Go West, Moran

A lifetime of painting the country’s natural treasures was this tenderfoot’s destiny

This year is the 125th anniversary of Yellowstone National Park — the first in our huge park system to be established — so it is only fitting that a major exhibition of the paintings of Thomas Moran is traveling the country. Moran, whose watercolors were instrumental in persuading Congress to create the park, came to be known as "Yellowstone" Moran.
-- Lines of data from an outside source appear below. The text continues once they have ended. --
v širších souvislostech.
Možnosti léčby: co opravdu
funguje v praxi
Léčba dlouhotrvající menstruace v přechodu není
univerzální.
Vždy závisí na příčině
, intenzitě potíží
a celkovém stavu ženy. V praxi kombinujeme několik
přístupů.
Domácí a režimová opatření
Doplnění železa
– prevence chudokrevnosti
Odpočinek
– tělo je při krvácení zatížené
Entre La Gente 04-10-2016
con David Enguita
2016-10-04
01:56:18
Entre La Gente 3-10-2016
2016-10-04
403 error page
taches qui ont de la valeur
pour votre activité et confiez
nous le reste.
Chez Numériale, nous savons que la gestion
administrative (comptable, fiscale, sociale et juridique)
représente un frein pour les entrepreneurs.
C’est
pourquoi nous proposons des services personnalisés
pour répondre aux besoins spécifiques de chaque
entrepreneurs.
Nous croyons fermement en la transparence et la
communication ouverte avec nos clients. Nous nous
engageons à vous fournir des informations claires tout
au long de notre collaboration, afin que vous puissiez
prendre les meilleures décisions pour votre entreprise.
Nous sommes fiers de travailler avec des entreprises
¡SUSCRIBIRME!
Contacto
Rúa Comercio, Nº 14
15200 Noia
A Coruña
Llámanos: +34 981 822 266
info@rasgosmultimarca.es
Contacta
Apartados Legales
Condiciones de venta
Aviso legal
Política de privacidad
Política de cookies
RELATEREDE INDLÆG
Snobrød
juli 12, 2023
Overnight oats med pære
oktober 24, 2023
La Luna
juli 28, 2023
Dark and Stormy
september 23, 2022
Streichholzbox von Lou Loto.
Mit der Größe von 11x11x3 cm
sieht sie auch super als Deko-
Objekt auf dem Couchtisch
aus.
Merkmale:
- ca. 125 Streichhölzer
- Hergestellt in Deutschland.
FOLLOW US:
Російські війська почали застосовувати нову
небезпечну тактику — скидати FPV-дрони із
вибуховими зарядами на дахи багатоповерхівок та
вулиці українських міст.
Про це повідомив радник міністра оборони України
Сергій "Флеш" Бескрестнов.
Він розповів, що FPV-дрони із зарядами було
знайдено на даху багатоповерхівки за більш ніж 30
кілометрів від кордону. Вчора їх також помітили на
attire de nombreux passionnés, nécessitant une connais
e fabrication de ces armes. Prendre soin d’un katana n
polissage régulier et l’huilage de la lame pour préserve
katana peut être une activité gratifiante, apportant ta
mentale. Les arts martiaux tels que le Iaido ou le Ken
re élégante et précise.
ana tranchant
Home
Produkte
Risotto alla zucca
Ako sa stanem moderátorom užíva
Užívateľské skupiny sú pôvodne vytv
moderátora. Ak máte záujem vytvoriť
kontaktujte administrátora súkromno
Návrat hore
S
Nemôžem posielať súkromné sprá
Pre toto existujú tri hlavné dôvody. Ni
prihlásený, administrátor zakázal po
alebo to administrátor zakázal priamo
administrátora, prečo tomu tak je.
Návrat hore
He first went to Yellowstone with the Hayden Survey, the government's first official expedition to that part of the country, in 1871. Throughout his long life, he returned West many times, bringing his romantic vision to the Grand Canyon, Zion Canyon, the Tetons and many other spectacular vistas. But the Yellowstone's canyon remained the turning point of his life. Decades later, he would write of "its hold on my imagination with a vividness as of yesterday."

Moran envisioned his three major oil paintings from these trips — Grand Canyon of the Yellowstone, Chasm of the Colorado (the Grand Canyon), and Mountain of the Holy Cross (in the Colorado Rockies) — as a triptych; but they never have been hung together until this exhibition. On view at the National Gallery of Art until January 11, 1998, the "Thomas Moran" show will travel to the Gilcrease Museum in Tulsa and the Seattle Art Museum.